Prompt: Please filter the material below down to the lines that contain the string "подкормки". Case counts.

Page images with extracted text
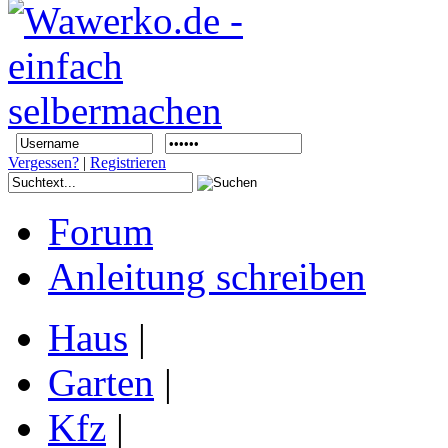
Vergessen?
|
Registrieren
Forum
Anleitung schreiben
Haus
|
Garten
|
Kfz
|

...

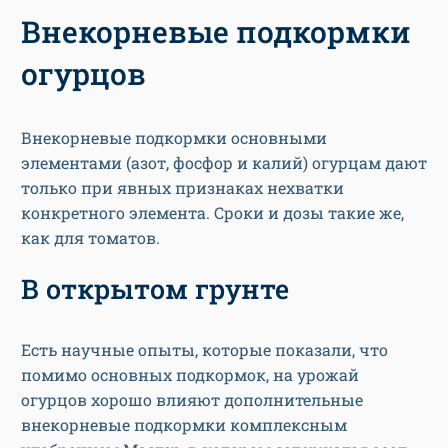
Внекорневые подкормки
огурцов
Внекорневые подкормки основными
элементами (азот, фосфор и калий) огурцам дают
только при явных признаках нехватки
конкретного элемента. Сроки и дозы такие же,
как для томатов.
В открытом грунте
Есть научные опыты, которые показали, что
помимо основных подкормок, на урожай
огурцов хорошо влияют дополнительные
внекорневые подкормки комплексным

Reply:
Внекорневые подкормки
Внекорневые подкормки основными
внекорневые подкормки комплексным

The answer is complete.